In the face of the current ecological disaster in the Gulf of Mexico, it is important to remember: regardless of this or any other similarly catastrophic mishap, oil and the oceans will be linked for many decades to come. It is a fact of life; there are no instant energy alternatives. Offshore platform production and global transport of oil by tankers and seafloor pipelines will remain essential to supplying the world's energy needs.
There will always be spills, and even without them, there will always be hydrocarbons staining the Earth's oceanic realms. It is therefore useful to strive for some context regarding accidents such as the tragic BP Deepwater Horizon spill.
Compared to refined petroleum products such as fuels and lubricants, crude oil is a natural substance. Refined products have a wide variety of chemical additives that make them far more toxic in the case of spills. Crude spills do have toxicity, but to a much smaller degree.
The major damage from oil spills is to living things in the sea. Free-swimming animals are generally able to move away from contaminated waters. But fixed organisms such as clams and oysters cannot move. They are filter feeders that will concentrate toxic compounds in their tissues. In addition, heavier fractions of oil that may eventually settle to the seafloor can smother immobile organisms. While images of oil-covered birds, turtles, and other shore-dwelling species are heart-rending, the real damage to life in the ocean is generally out of sight.
Oil in the sea is removed by a combination of natural and man-made processes. Natural remediation is called "weathering." Crude oil has lighter volatile components that are essentially boiled away by solar energy. This diminution is aided when the seawater is warmer.
Eventually, the heavier oil fractions will tend to sink away from the surface and form tar balls. Some settle to the seafloor while others can float ashore. Those that have been in the sea for some time tend to collect colonies of marine life, which can hasten the oil-clusters' breakdown.
Nature provides an array of bacteria that feed on oil. Depending on the fraction and origin of the oil, different microbes will specialize in "eating" specific types of spilled oil. The process is relatively efficient but slow. Wind and wave actions help disperse the oil over larger areas to allow these natural processes to be more effective.
Man-made remediation activities are divided into three broad approaches: removal by skimming, dispersing chemicals and active bacteria, and erecting barriers between the oil slick and a shoreline. Most spills will have all three remedies applied.
Skimming operations can be quite effective where sea conditions are calm. Surface vessels use long booms to sweep the surface oil into concentrated areas where it can be pumped out of the sea. In some cases the oil can be simply burned.
Chemical dispersion (aircraft provide the usual delivery system) causes an oil slick to disaggregate, permitting natural microbes to be more effective.
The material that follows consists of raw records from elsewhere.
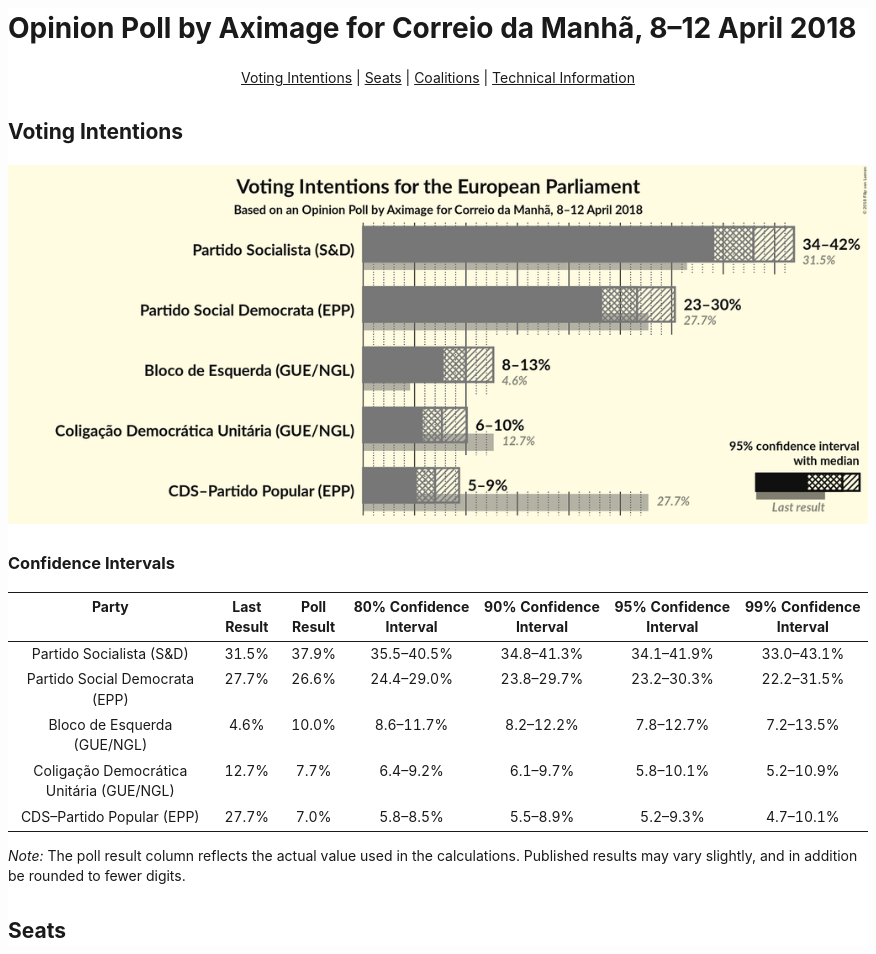 # Opinion Poll by Aximage for Correio da Manhã, 8–12 April 2018

<p align="center"><a href="#voting-intentions">Voting Intentions</a> | <a href="#seats">Seats</a> | <a href="#coalitions">Coalitions</a> | <a href="#technical-information">Technical Information</a></p>

## Voting Intentions

![Graph with voting intentions not yet produced](2018-04-12-Aximage.png "Voting Intentions")

### Confidence Intervals

| Party | Last Result | Poll Result | 80% Confidence Interval | 90% Confidence Interval | 95% Confidence Interval | 99% Confidence Interval |
|:-----:|:-----------:|:-----------:|:-----------------------:|:-----------------------:|:-----------------------:|:-----------------------:|
| Partido Socialista (S&D) | 31.5% | 37.9% | 35.5–40.5% |34.8–41.3% |34.1–41.9% |33.0–43.1% |
| Partido Social Democrata (EPP) | 27.7% | 26.6% | 24.4–29.0% |23.8–29.7% |23.2–30.3% |22.2–31.5% |
| Bloco de Esquerda (GUE/NGL) | 4.6% | 10.0% | 8.6–11.7% |8.2–12.2% |7.8–12.7% |7.2–13.5% |
| Coligação Democrática Unitária (GUE/NGL) | 12.7% | 7.7% | 6.4–9.2% |6.1–9.7% |5.8–10.1% |5.2–10.9% |
| CDS–Partido Popular (EPP) | 27.7% | 7.0% | 5.8–8.5% |5.5–8.9% |5.2–9.3% |4.7–10.1% |

*Note:* The poll result column reflects the actual value used in the calculations. Published results may vary slightly, and in addition be rounded to fewer digits.

## Seats
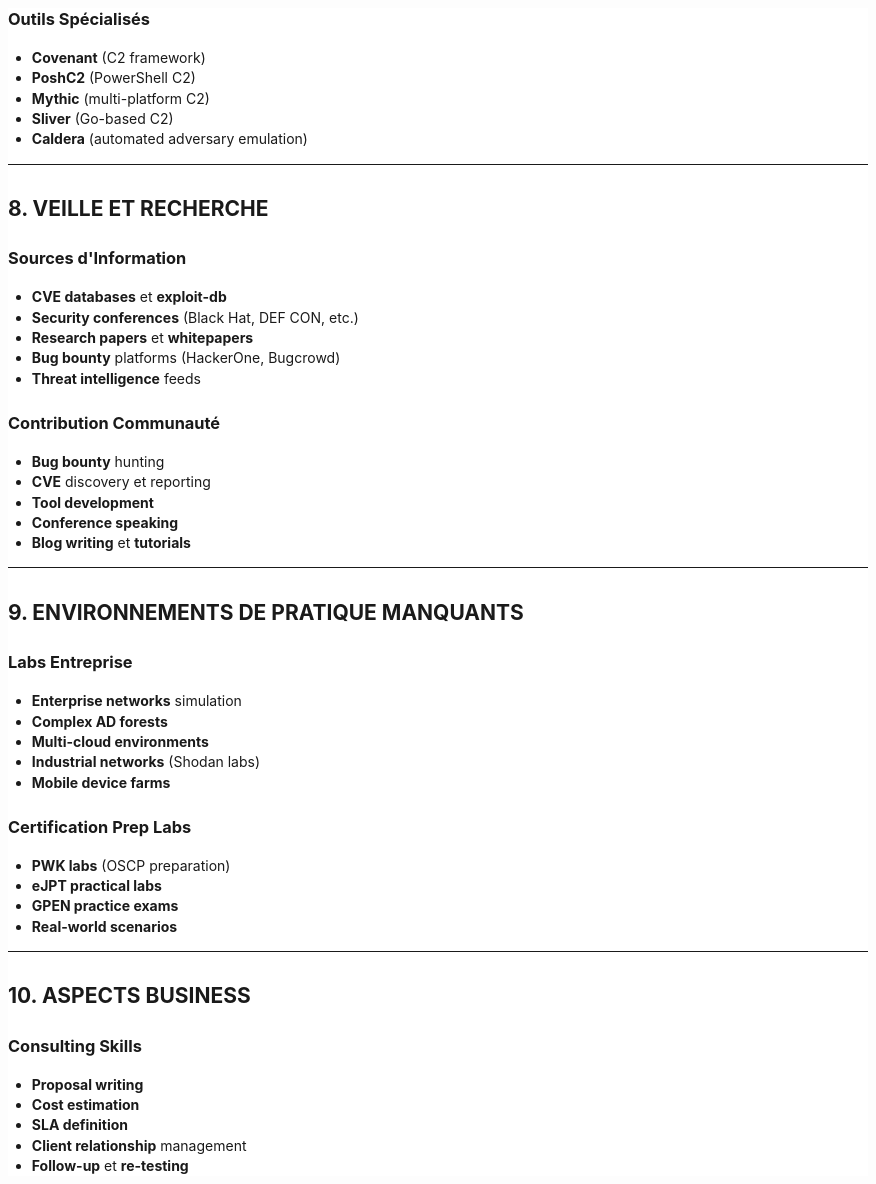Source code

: ### Outils Spécialisés
- **Covenant** (C2 framework)
- **PoshC2** (PowerShell C2)
- **Mythic** (multi-platform C2)
- **Sliver** (Go-based C2)
- **Caldera** (automated adversary emulation)

---

## 8. VEILLE ET RECHERCHE

### Sources d'Information
- **CVE databases** et **exploit-db**
- **Security conferences** (Black Hat, DEF CON, etc.)
- **Research papers** et **whitepapers**
- **Bug bounty** platforms (HackerOne, Bugcrowd)
- **Threat intelligence** feeds

### Contribution Communauté  
- **Bug bounty** hunting
- **CVE** discovery et reporting
- **Tool development**
- **Conference speaking**
- **Blog writing** et **tutorials**

---

## 9. ENVIRONNEMENTS DE PRATIQUE MANQUANTS

### Labs Entreprise
- **Enterprise networks** simulation
- **Complex AD forests**
- **Multi-cloud environments**  
- **Industrial networks** (Shodan labs)
- **Mobile device farms**

### Certification Prep Labs
- **PWK labs** (OSCP preparation)
- **eJPT practical labs**
- **GPEN practice exams**
- **Real-world scenarios**

---

## 10. ASPECTS BUSINESS

### Consulting Skills
- **Proposal writing**
- **Cost estimation**
- **SLA definition**
- **Client relationship** management
- **Follow-up** et **re-testing**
Commercially developed microbes targeted to specific types of oil have been used effectively to augment the natural microbes.
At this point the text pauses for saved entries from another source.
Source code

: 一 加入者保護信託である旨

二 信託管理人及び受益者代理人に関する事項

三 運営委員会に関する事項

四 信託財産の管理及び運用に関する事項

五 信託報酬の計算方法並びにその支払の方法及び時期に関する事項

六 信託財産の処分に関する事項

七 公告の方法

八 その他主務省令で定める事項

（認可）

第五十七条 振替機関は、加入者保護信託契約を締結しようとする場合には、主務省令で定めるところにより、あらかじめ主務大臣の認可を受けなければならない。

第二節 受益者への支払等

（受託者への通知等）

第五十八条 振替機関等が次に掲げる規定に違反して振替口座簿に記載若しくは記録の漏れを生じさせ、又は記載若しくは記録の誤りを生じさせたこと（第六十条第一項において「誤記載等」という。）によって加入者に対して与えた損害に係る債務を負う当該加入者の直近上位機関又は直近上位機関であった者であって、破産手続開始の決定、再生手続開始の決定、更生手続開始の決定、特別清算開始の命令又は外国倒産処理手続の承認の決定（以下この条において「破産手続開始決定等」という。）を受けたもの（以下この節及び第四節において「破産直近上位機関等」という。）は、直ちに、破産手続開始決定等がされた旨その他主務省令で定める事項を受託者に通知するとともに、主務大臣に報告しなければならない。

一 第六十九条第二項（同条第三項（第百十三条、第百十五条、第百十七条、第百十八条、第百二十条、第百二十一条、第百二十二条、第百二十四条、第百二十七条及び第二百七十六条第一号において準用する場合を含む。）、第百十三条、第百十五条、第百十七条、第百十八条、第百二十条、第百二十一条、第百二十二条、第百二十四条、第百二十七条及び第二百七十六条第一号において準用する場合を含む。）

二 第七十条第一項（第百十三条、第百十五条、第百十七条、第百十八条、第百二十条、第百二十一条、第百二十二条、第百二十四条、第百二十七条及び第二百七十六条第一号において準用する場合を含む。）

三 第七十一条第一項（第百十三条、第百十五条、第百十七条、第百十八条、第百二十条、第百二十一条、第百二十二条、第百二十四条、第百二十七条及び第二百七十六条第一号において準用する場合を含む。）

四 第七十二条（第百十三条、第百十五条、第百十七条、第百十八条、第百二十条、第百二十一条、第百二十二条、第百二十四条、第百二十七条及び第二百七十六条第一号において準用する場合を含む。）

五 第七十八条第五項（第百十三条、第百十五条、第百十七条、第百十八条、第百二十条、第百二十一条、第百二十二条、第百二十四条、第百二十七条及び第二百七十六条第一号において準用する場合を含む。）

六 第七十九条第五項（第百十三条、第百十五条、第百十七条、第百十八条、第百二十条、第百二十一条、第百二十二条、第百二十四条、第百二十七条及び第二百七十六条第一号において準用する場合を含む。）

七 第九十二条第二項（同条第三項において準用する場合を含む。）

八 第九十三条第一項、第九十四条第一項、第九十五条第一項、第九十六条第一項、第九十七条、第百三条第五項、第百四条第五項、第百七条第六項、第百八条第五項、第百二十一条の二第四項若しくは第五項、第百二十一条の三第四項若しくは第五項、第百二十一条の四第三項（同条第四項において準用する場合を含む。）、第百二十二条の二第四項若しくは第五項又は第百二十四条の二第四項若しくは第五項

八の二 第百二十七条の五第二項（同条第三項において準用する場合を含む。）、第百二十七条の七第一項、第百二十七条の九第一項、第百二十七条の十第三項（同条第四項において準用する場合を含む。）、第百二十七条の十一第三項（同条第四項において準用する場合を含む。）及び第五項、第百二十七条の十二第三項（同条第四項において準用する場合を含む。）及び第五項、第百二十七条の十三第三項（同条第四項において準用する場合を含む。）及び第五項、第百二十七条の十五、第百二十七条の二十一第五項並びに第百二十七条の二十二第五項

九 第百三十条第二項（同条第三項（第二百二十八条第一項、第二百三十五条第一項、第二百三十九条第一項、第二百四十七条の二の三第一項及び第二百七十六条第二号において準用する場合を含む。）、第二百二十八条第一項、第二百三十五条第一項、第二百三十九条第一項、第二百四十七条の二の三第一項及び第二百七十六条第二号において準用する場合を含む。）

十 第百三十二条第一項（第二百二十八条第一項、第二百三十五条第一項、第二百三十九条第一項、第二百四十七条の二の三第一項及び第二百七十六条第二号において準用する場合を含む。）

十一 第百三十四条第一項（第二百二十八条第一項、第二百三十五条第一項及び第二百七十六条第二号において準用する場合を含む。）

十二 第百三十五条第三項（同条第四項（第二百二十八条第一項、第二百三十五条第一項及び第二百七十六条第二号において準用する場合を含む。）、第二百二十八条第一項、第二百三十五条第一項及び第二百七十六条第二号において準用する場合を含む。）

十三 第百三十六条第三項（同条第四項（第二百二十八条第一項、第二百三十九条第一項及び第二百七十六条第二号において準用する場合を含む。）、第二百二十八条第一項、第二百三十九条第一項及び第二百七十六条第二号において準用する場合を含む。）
As oil slicks approach shorelines, barriers serve as the last resort. Their effectiveness is dependent on sea and wind conditions, not to mention the availability of barrier material in sufficient quantities. Barriers serve the dual function of protecting the shore and collecting the oil, which then can be pumped out of the sea.
Finally, what are the main sources of oil in the oceans
Since 1975, the National Research Council has done three studies on this subject. Its most recent report (2003) found that spills from worldwide offshore exploration and production account for only about 3 percent of the annual total of oil entering global waters. For U.S. waters, this figure is closer to 1 percent.In the illustration on the facing page, note the item "natural seeps." Found throughout the world, these are areas where crude oil and gas slowly percolate up through the seafloor.
As shown here, natural seeps contribute nearly 15 times more oil to the oceans than does offshore drilling.
The best-known seeps are found off Santa Barbara, California. From them, about 24 tons of oil leak into the ocean every day. It has been proposed to drill wells into these formations to reduce the reservoir pressure. Such a step would reduce the rates of seepage, but cultural and political constraints make this remedy unlikely.
Ocean-based oil production began off piers in California in 1896. Since then, worldwide activity has involved tens of thousands of platforms in water depths as great as 9,627 feet. Historically, it has been a relatively clean activity. Catastrophic events such as the BP Deepwater Horizon blowout, however, demonstrate that much more needs to be done in terms of operational safety, diligent regulation by governments, and development of better deepwater technologies.